Canada: Against All Odds, Housing Starts Stay High

November 16, 2023
Marc Desormeaux
Principal Economist

Highlights

  • Canadian housing starts rose again to 275k (saar) in October 2023. The table below summarizes key data points.
  • Our tracking suggests real annualized GDP growth in the range of 0% to 0.5% annualized in Q3 2023. That remains much lower than the latest Bank of Canada forecast of 0.8% for the same period.

Implications

Another month, another upside surprise for Canada’s almost unbelievably resilient residential construction sector. The October reading was the best since June and the second strongest over the past year, pushing the 12-month moving average higher (graph 1). The multiple-unit segment dominated, but single-detached starts reached an eight-month high.

Much as homebuilding has consistently beat expectations since rate hikes began to weigh down the resale home market, we just don’t see how that can continue. Other than the population boom currently underway across much of the country, there aren’t any indicators that suggest conditions supportive of homebuilding. Interest rates and building material costs are at decades-high levels. Sentiment in the homebuilding sector is very weak. Labour shortages remain in the construction industry. The historical relationship between sales and starts appears to have broken down of late (graph 2). However, a particularly sharp drop in home purchases witnessed in the same month as this starts’ surge also doesn’t bode well for homebuilding going forward. With all these trends likely to persist to at least some degree over the next few years, and economic activity set to retreat as we approach next year, we see housing starts falling back next year.
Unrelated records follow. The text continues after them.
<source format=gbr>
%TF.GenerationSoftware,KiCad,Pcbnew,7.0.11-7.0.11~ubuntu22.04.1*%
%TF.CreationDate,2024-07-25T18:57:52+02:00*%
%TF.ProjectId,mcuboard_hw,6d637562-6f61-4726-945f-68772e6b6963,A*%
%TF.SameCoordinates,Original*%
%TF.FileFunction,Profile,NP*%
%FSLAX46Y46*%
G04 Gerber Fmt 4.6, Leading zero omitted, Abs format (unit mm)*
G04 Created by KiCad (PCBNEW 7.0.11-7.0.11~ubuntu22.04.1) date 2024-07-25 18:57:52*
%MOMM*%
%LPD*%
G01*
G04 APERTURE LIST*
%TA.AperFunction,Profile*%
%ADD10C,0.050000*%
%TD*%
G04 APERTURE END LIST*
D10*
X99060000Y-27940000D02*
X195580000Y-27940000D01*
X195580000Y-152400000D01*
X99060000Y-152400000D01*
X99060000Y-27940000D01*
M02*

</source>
Recent regional building trends continued, offering some implications for provincial growth forecasts. Ontario and BC starts remained robust. Accordingly, better-than-expected homebuilding in late 2023 may help mitigate the effects of the drag on residential investment from their particularly weak resale markets since the Bank of Canada resumed hiking rates in June. Alberta starts slowed but remained high relative to recent history, providing some late-year momentum to that province’s economy as well.
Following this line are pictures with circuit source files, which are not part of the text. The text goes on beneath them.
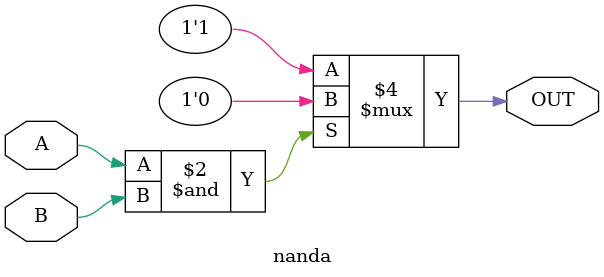
<source format=v>
/* David Martinez Garcia
* B34019
* Escuela de Ingenieria Electrica
* Universidad de Costa Rica
* Circuitos Digitales II
*/
// 74AC110000
`timescale 1ns/100ps
module nanda(A,B,OUT);
	input A,B;
	output reg OUT;
	always @(A or B) begin

		if(A & B)

			OUT=0;

		else

			OUT=1;
	end

	specify
		/*
		specparam tPLH =7.2;
		specparam tPHL =5.8;
		*/
		specparam tPLH = 7.2;
		specparam tPHL = 5.8;
		
		(A, B *>OUT) =(tPLH, tPHL);

	endspecify
endmodule


		

</source>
As surprising as the residential construction data continue to be, the October starts print doesn’t change things for the Bank of Canada. Although homebuilding activity continues to prove resilient to the effects of high interest rates and a slowing economy, we think the Bank will put more weight on the recent deceleration in employment and inflation. Consequently, today’s data alone do not change our view that the central bank will hold its policy rate constant at its next meeting, with the next move likely to be a cut towards the middle of 2024.